* start *

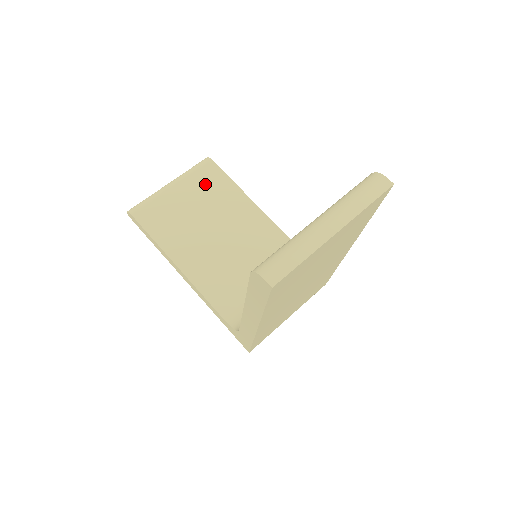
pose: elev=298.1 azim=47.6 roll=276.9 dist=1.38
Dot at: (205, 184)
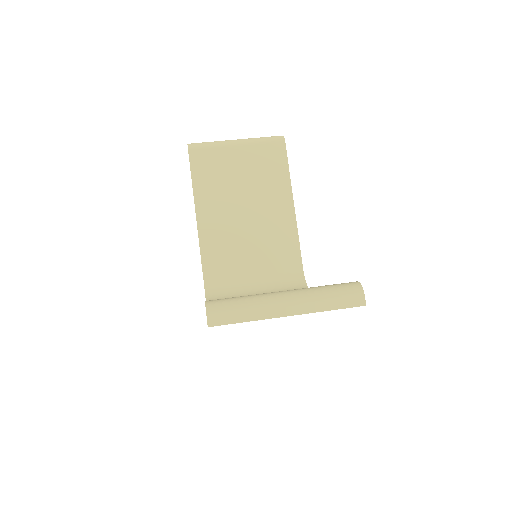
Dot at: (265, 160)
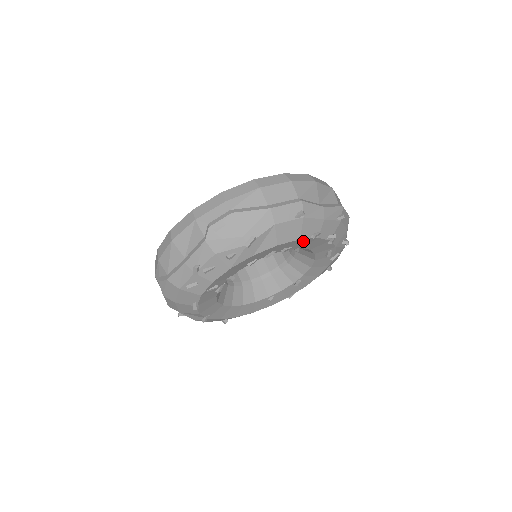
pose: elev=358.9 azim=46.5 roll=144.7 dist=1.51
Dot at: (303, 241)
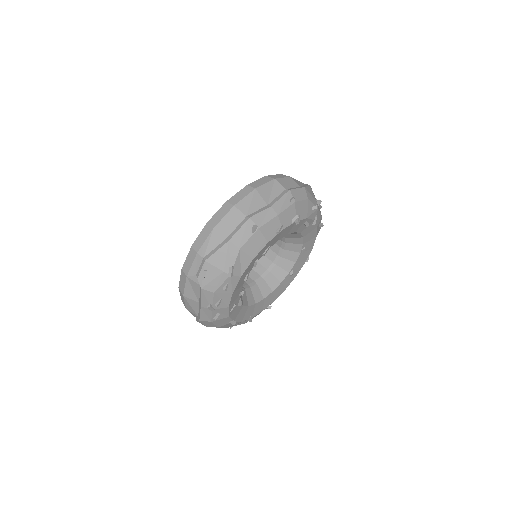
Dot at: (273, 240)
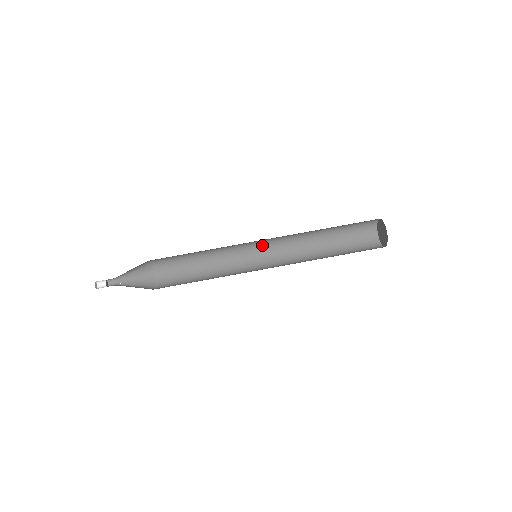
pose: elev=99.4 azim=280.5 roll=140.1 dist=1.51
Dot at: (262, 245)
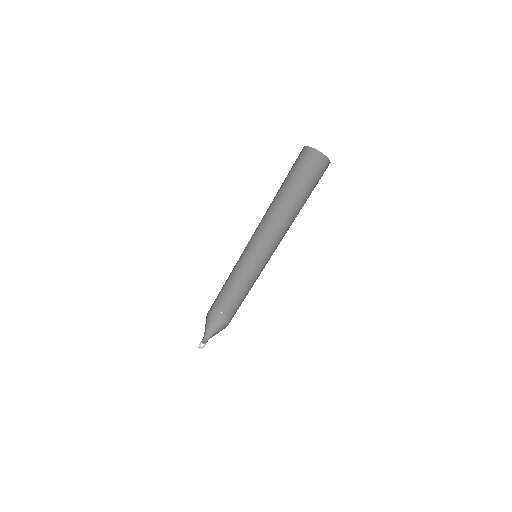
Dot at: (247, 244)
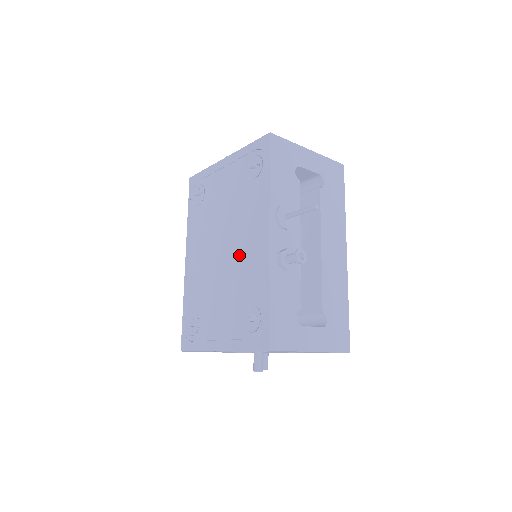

* end *
* start *

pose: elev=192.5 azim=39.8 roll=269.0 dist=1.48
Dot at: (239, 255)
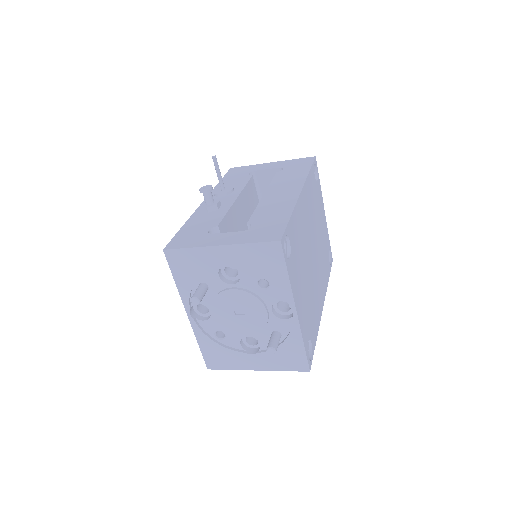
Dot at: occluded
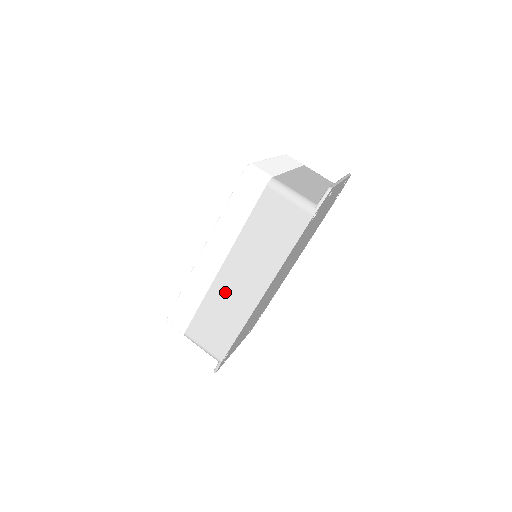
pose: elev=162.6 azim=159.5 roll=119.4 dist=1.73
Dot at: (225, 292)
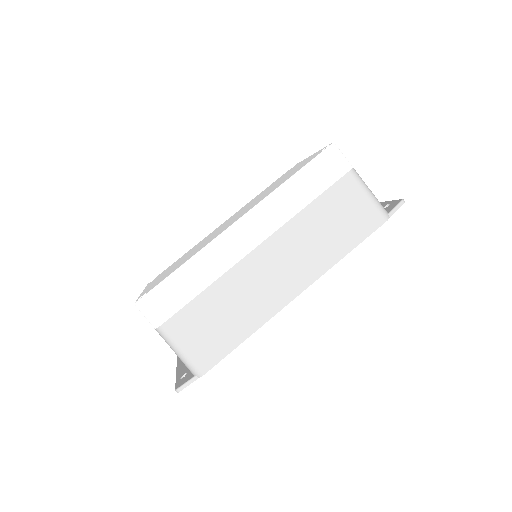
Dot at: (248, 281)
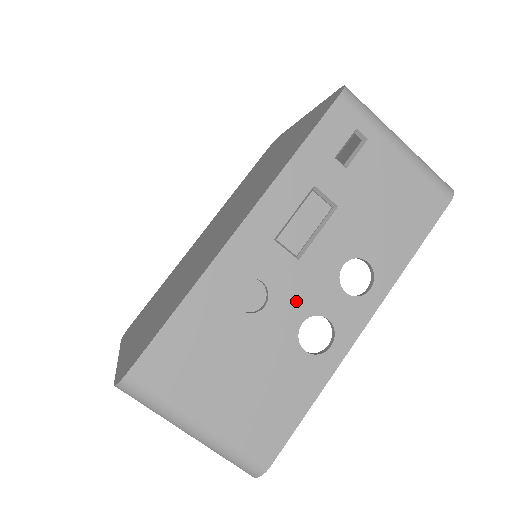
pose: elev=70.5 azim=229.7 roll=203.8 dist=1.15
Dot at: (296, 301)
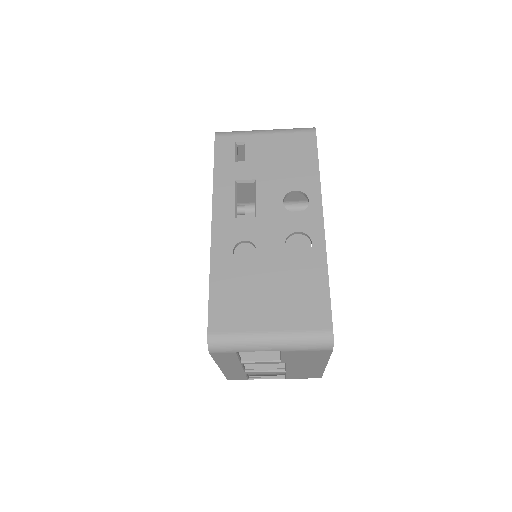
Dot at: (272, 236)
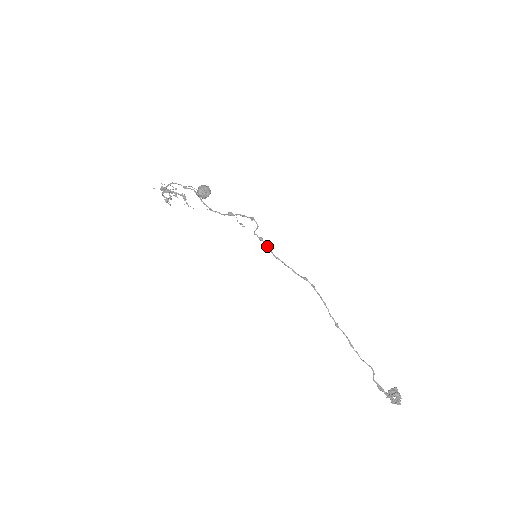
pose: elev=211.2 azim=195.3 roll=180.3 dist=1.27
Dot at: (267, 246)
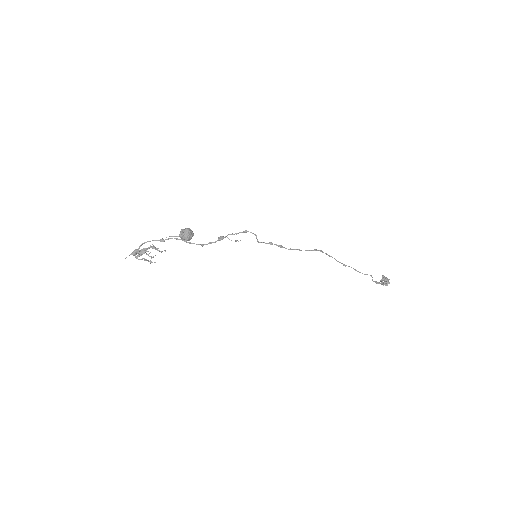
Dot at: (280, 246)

* end *

### Task to complete
Shift every coordinate in the answer dot positions up by 15 in the part of the listing that opens with the line containing "pose: elev=70.5 azim=229.7" and closes with the line containing "Dot at: (280, 246)". Reproduce all of those lines, including the pose lines and the given dot positions unchanged, and leave the pictures out.

### Result of the task
pose: elev=70.5 azim=229.7 roll=203.8 dist=1.15
Dot at: (296, 301)
Dot at: (287, 251)
pose: elev=211.2 azim=195.3 roll=180.3 dist=1.27
Dot at: (267, 246)
Dot at: (295, 261)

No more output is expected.